Use SPV/trust to transfer rights and atomize legal ownership for T+0 settlement; replace CLOB with RFQ/cycle bidding mechanisms to solve discovery for non-homogeneous assets; use oracles/audits to anchor verification data into a reusable single source of truth; embed compliance modules to reduce marginal entry costs to near zero—and acknowledge a more realistic path:
The liquidity of long-tail assets is often achieved through collateralized lending (liquidity via leverage), not frequent secondary trading (otherwise, paper liquidity would appear).
This is also why the significance of the on-chain global settlement layer becomes concrete here.
It’s not about who can issue more assets, but about who can connect law—data—identity—transaction microstructures into a scalable clearing network, enabling transactions/financing that originally took months and consumed 5–30% friction costs to start having instant settlement and composability.

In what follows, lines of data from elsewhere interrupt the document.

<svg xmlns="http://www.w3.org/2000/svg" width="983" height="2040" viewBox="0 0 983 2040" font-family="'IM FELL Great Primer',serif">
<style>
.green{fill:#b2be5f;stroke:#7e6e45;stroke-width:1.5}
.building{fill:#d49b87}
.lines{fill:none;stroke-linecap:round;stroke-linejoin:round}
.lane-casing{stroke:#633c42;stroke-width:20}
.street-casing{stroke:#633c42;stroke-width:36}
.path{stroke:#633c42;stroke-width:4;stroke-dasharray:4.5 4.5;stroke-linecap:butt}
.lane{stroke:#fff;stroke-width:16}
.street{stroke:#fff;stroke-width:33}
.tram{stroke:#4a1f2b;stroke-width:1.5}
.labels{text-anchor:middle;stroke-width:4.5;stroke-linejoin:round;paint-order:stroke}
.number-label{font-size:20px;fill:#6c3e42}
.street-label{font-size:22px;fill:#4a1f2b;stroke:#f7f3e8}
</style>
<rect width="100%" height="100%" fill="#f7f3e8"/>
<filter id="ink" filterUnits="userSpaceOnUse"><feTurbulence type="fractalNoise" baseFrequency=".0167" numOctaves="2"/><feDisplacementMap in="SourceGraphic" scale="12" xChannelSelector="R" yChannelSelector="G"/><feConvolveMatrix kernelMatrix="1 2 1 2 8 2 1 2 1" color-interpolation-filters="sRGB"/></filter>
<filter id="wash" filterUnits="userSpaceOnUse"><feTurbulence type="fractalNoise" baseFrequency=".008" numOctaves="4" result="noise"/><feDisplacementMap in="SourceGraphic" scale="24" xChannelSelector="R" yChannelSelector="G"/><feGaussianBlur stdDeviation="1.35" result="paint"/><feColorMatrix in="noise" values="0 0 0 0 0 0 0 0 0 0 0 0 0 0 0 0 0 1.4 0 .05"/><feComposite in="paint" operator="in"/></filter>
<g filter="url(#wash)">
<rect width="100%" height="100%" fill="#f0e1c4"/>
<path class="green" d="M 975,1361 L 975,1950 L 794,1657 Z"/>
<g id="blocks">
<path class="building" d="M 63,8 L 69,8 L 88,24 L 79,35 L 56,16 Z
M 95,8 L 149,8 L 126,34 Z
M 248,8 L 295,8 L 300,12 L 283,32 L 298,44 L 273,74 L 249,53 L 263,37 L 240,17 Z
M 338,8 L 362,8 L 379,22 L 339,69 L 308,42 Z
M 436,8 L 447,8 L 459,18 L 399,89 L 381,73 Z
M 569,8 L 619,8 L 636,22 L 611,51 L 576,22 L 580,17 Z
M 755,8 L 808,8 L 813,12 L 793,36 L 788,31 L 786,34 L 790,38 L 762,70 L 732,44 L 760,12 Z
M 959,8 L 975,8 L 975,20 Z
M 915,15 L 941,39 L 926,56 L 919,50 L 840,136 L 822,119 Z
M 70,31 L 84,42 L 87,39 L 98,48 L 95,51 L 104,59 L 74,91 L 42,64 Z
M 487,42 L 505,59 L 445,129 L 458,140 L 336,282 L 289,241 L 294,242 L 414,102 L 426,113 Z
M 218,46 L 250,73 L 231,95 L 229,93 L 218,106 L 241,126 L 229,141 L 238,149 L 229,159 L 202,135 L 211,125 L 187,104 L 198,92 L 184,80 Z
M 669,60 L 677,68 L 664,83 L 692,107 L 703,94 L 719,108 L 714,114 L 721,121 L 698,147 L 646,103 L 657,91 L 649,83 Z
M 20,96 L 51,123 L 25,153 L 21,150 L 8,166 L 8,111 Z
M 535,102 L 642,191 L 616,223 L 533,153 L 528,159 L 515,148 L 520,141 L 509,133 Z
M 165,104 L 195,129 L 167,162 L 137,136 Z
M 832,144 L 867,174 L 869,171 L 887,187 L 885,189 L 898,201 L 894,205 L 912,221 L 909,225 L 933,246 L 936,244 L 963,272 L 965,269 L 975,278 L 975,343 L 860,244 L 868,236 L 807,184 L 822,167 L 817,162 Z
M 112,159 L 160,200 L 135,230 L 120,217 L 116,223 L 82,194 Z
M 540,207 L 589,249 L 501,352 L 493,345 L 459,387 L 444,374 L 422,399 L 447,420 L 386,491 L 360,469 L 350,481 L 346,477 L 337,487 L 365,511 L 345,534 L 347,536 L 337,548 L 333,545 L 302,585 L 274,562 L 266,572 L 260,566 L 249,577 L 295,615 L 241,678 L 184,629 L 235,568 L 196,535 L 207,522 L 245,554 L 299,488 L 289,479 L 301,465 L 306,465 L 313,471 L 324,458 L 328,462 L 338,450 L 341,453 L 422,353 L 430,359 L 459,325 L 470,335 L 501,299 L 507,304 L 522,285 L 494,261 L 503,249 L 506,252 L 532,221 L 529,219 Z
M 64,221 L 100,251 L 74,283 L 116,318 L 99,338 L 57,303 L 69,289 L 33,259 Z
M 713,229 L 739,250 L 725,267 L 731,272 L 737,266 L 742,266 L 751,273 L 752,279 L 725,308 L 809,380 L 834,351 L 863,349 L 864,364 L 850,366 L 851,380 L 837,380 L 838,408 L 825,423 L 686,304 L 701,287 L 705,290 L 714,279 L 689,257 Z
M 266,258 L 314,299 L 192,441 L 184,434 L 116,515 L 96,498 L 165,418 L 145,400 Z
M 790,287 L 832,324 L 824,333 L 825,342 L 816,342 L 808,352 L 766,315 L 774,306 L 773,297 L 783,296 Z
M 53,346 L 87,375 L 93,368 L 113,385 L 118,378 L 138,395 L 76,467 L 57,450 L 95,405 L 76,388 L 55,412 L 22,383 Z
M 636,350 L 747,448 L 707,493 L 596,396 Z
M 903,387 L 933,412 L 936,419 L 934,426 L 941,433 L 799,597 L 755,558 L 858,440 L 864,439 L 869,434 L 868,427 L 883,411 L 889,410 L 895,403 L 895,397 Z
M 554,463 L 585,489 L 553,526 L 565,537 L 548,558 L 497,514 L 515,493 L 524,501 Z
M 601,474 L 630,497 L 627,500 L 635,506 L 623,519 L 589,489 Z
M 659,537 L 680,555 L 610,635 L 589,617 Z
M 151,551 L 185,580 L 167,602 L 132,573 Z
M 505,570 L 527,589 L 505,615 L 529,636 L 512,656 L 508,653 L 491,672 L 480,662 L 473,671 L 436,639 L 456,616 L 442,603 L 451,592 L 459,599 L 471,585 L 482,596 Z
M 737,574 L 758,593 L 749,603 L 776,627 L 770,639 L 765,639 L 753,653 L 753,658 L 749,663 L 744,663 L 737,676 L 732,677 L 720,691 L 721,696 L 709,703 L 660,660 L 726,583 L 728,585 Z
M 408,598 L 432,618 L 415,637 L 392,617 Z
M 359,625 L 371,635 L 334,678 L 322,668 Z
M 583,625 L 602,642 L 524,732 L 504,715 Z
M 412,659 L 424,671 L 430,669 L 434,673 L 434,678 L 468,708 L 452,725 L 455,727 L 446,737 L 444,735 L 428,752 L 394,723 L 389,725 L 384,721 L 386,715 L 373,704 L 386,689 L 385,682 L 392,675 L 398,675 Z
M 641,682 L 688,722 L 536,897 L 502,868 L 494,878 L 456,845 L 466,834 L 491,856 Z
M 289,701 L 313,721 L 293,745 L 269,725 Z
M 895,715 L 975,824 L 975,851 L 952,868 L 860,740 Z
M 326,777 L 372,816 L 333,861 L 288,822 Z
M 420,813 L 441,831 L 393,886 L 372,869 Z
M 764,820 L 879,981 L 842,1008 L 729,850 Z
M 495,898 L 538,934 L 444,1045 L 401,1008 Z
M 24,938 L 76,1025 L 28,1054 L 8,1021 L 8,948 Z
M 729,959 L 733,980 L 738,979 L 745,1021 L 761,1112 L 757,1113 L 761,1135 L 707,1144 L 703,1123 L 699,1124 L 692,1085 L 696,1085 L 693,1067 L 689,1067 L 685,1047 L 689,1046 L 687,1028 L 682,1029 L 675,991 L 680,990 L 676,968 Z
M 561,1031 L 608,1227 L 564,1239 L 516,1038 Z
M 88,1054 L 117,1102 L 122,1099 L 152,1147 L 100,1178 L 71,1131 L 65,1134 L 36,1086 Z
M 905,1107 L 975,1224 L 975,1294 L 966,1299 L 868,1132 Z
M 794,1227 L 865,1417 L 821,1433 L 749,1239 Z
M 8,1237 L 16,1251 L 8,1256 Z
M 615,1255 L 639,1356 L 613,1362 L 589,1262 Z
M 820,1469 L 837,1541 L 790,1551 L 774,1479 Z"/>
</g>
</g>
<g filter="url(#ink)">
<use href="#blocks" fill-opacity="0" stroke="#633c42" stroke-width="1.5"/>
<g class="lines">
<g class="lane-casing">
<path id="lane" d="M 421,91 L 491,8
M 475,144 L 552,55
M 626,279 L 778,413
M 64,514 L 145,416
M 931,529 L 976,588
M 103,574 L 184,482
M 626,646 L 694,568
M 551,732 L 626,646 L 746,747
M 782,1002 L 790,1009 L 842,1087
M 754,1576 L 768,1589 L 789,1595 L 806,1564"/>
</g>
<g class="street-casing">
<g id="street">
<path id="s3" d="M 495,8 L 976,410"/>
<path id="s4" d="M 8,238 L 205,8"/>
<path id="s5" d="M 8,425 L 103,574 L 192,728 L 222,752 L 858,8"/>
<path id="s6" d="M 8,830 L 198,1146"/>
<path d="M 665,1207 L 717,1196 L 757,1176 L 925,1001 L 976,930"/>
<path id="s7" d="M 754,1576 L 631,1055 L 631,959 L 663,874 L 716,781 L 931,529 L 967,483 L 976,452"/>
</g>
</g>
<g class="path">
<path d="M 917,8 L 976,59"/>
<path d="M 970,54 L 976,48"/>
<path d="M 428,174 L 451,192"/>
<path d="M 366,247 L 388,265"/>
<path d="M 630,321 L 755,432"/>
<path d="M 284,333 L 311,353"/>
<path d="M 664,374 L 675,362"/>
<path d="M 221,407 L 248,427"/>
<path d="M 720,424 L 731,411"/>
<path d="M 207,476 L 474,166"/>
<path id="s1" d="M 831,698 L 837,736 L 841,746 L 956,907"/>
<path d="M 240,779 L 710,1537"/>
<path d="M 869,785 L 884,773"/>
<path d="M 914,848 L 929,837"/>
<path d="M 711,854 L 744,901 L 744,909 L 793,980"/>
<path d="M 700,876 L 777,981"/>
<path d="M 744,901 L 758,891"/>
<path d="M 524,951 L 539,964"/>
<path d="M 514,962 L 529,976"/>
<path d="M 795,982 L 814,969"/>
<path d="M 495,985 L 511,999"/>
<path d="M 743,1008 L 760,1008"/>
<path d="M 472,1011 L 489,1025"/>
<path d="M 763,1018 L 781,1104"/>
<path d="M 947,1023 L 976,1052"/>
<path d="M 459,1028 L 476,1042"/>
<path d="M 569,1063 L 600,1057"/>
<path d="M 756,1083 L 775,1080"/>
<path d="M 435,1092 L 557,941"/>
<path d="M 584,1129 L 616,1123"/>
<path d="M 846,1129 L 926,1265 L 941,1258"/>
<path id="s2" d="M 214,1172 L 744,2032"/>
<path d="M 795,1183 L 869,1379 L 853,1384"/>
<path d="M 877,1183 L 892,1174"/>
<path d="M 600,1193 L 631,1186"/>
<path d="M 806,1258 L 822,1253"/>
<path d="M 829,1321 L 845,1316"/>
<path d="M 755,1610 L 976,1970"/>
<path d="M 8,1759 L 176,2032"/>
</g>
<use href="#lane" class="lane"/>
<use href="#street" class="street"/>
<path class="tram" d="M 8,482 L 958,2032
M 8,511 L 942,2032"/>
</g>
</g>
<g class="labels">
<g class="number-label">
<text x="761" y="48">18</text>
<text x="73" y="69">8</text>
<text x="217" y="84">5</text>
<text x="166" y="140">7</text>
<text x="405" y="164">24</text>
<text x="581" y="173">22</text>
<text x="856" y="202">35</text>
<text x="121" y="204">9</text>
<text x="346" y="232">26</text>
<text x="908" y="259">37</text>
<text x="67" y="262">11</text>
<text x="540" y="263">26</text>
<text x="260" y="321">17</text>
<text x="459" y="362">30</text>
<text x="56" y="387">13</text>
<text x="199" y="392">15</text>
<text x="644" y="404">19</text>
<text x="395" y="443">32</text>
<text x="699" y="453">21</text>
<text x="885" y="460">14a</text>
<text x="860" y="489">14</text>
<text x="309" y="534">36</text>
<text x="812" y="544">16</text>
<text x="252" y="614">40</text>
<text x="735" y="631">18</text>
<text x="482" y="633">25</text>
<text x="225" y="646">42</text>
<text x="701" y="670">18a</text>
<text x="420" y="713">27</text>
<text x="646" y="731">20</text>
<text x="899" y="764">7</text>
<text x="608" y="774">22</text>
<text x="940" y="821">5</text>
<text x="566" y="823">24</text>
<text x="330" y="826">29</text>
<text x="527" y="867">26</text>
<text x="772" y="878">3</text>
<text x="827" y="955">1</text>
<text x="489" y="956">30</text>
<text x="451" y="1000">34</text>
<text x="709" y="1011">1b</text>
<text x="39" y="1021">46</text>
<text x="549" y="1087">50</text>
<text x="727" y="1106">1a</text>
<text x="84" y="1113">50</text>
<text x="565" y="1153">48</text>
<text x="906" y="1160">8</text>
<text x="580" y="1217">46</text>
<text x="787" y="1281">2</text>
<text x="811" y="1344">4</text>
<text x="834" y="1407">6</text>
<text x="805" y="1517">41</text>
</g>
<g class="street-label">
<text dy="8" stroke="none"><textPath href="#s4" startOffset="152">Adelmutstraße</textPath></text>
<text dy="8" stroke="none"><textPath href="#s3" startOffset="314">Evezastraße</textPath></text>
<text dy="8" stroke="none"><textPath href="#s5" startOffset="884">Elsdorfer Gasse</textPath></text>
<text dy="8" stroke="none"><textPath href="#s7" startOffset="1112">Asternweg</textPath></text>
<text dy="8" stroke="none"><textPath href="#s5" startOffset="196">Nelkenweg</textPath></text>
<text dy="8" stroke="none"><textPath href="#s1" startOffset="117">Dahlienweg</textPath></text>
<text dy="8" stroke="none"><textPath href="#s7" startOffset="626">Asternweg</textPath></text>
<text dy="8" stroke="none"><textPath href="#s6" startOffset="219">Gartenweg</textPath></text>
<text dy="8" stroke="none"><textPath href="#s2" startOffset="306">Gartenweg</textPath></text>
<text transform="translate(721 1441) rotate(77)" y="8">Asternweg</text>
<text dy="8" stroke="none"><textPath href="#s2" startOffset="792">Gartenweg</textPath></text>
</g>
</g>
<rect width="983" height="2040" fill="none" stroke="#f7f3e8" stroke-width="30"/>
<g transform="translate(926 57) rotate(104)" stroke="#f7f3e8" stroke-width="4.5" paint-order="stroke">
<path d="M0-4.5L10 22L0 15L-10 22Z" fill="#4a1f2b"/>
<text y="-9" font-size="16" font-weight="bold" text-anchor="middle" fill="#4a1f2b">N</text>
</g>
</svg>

Tokenizing US Treasuries is about pipeline acceptance; tokenizing long-tail assets is about pipeline commercialization.
And if networks like Sei, centered on low-latency and high-certainty settlement, can truly turn matching/execution/data availability and compliance components into reusable standards according to their roadmap, then their victory won’t be today’s TVL, but the most critical clearing backbone when dead capital is revived tomorrow.